In quel periodo i socialisti erano di moda, contavano parecchio, avevano il potere in tasca e lo usavano, esattamente come i democristiani e i comunisti, ma davano l'impressione - a differenza degli altri - di sciuparlo con arroganza. Al Corriere della Sera , dove lavoravo con qualche frustrazione non dissimulata, se non indossavi la casacca di un partito importante, non andavi lontano. Le promozioni non avvenivano su iniziativa del direttore, almeno questa era la leggenda.

Chi saliva nella scala gerarchica aveva uno sponsor in qualche segreteria politica. I più sfigati erano spinti dal sindacato, specializzato in trattative con l'editore e la direzione. Esempio: il cosiddetto Cdr (Comitato di redazione) accettava tre nomine suggerite dai partiti in voga e, in cambio, pretendeva che un proprio beniamino decollasse, in applicazione del principio sempiterno: do ut des. Chissà perché io passavo per socialista, forse perché lo ero stato da ragazzo. Ma non lo ero più da lustri, cosicché il Psi si guardava dal darmi una mano a uscire dal mucchio selvaggio dei peones.

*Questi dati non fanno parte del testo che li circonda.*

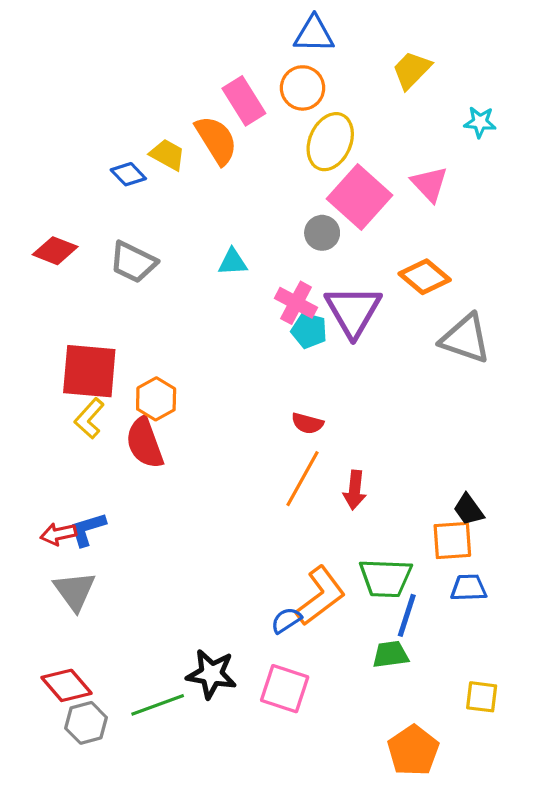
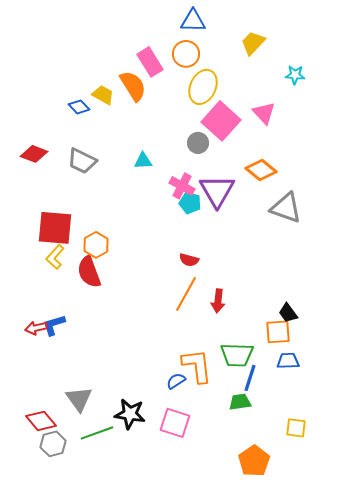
gray triangle: (75, 591) -> (79, 399), moved
orange L-shape: (320, 596) -> (197, 366), turned -60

Nel momento in cui Piero Ostellino mi appiccicò in fronte la qualifica di inviato speciale, meditai vendetta, tremenda vendetta. Le questioni personali hanno sempre un peso nelle cattive azioni umane, in particolare le peggiori. Nel mio animo contorto germogliò la certezza che la Prima Repubblica e le forze di maggioranza fossero responsabili di ogni guaio del nostro vituperato Paese. Fu per questo che, allorché scoppiò la vescica di Tangentopoli, mi scatenai contro qualsiasi partito, inclusi quelli degli ex comunisti e quello di Bettino. Antonio Di Pietro divenne subito il mio privatissimo giustiziere della notte e pure del giorno. Più politici sbatteva in galera e più godevo, trasferendo il mio piacere fisico negli articoli che scrivevo per L'Indipendente , da me trasformato in organo ufficiale di Mani Pulite.

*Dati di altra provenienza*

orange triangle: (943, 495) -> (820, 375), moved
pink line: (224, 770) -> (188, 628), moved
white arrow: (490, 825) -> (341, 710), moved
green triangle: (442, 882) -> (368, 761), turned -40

Questa la premessa cui ho accennato all'inizio: un po' lunga, ma necessaria per spiegare perché misi nel mirino Pillitteri. Gliene dissi di tutti i colori. Se avessi potuto lo avrei accusato con voluttà anche di reati infamanti, compresa la pedofilia. Non mi spinsi fin lì per mancanza di materia prima, altrimenti ci avrei dato dentro.

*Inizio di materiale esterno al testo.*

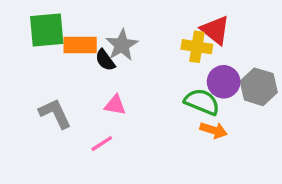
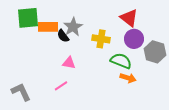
yellow cross: (197, 47) -> (101, 39), moved
purple circle: (224, 82) -> (134, 39), moved
gray L-shape: (55, 113) -> (21, 92), moved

Il pregiudizio è una brutta cosa, talmente brutta da incidere sulla coscienza, che talvolta rimorde. In ritardo, confesso: Pillitteri, nonostante fosse cognato, è stato un eccellente amministratore. Forse non in assoluto, ma, sicuramente, se paragonato ai suoi successori oggidì trionfanti (si fa per dire), bisogna definirlo un fuoriclasse, degno erede in campo politico e tecnico di Quintino Sella. Esagero? Ovvio, tento di ottenere da lui l'assoluzione. Sento che me la concederà. Anche perché nei prossimi giorni andrà in libreria il volume Tutto poteva accadere... pubblicato da Mursia, contenente una sua lunga intervista rilasciata a Roberto Vallini, ottimo giornalista, nella quale l'ex sindaco di Milano racconta con sincerità disarmante la propria esperienza di personaggio pubblico, accanto ai Vip della politica, dell'industria culturale e dello spettacolo che hanno fatto del capoluogo lombardo un centro europeo in ogni senso, all'avanguardia in mille campi, cioè una metropoli - l'unica italiana - in grado di competere con le migliori del mondo intero.

Leggere i ricordi di Pillitteri significa comprendere un pezzo fondamentale della storia italiana. Utile per interpretare l'attualità. Quello di Paolo non è uno sfogo consegnato all'editoria: non c'è una riga nelle 416 pagine (18 euro) che trasudi livore per il trattamento ingiusto subito da lui all'epoca della pseudorivoluzione giudiziaria che sconvolse il nostro Paese.

Pillitteri è un soggetto mite, riflessivo e intelligente: ha attraversato situazioni felici e dolorose senza ricavarne sentimenti negativi. Narra la propria storia evitando di ergersi a protagonista o a vittima. Una storia ricca di episodi degni di essere rammentati perché dimostrano l'infinitezza delle risorse italiane, milanesi soprattutto.

Impararla comporta la conoscenza profonda di un signore della politica e della cultura che - complice chi scrive - è stato bistrattato gratuitamente, quando invece meritava rispetto e addirittura gratitudine.